What is the best bandset for 12 lead ?


----------



## RealLucky (Dec 28, 2015)

Good question! I also was wondering about 9mm / 10mm / 11mm as well.


----------



## Chuck Daehler (Mar 17, 2015)

It would have to be pretty beefy to propel that ammo. I'd suggest 1 inch TBG flat bands for a trial.


----------



## Tendele (Nov 29, 2014)

I bought some 11.5mm lead balls also known as .451 for blackpowder rifles. They weigh approx 9 grams or 139 grains. I tested all sorts of setups to see which was the best as I intended to use them for hunting rabbits. I have got a chrony and so my readings are all accurate.
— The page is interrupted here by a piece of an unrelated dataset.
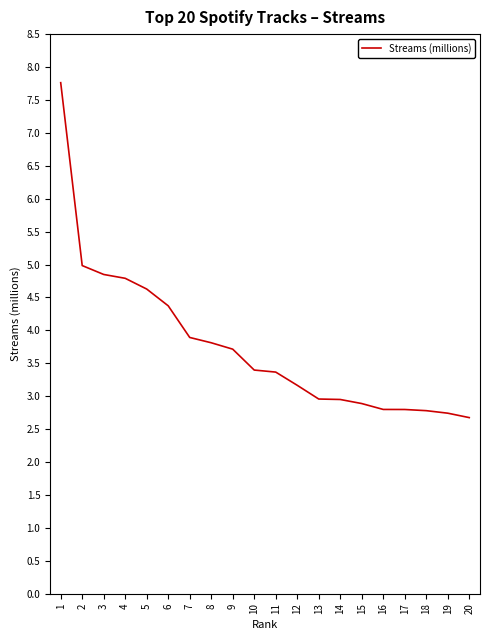

Between 17 and 4, which is larger?

4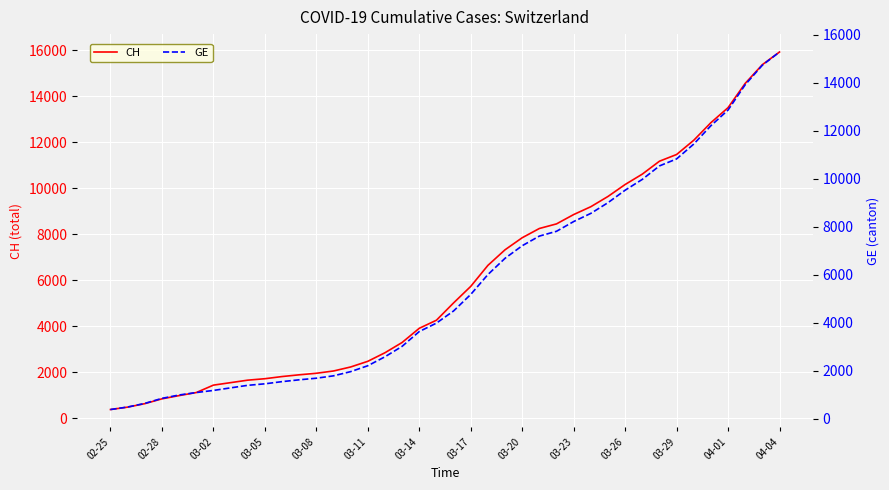

The CH series shows 7847 at 03-20. True or false?

True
The best results I got was using double theraband gold. 26 cm long before tying, 26mm at the fork and 16mm at the pouch. My draw length is about 95cm. 
The best speed I got was 298 fps which amounts to 27.4 foot pound energy. i blast straight through rabbits with this setup.
Even rthough this is slightly smaller than 12mm I am sure this setup will work the same . My slingshot was a natural fork.
Good luck


----------



## Sinnbad11 (Jan 2, 2016)

for my 11 millimeter lead I really like 1 1/8th inch tapering to 7/8ths of an inch. My draw is 42 inches and I cut them to have a 8.5 inch active length 10 inch total length before the pouch is tied on.


----------



## Henry the Hermit (Jun 2, 2010)

Tendele said:


> I bought some 11.5mm lead balls also known as .451 for blackpowder rifles. They weigh approx 9 grams or 139 grains. I tested all sorts of setups to see which was the best as I intended to use them for hunting rabbits. I have got a chrony and so my readings are all accurate. The best results I got was using double theraband gold. 26 cm long before tying, 26mm at the fork and 16mm at the pouch. My draw length is about 95cm.
> The best speed I got was 298 fps which amounts to 27.4 foot pound energy. i blast straight through rabbits with this setup.
> Even rthough this is slightly smaller than 12mm I am sure this setup will work the same . My slingshot was a natural fork.
> Good luck


Why not apply for the SSF 300 Club?

http://slingshotforum.com/topic/21109-slingshot-forum-300-club/

You're only 2 fps short of qualifying for Speed Freaks and would be well up in the Power Rangers listings, plus you would enjoy the prestige of qualifying for Speedfreaks with the heaviest ammo yet. Please read the rules carefully.


----------



## Tendele (Nov 29, 2014)

Hi Henry
Thanks for the offer. i intend to do so. just need to get my friend to do the video and then post it .


----------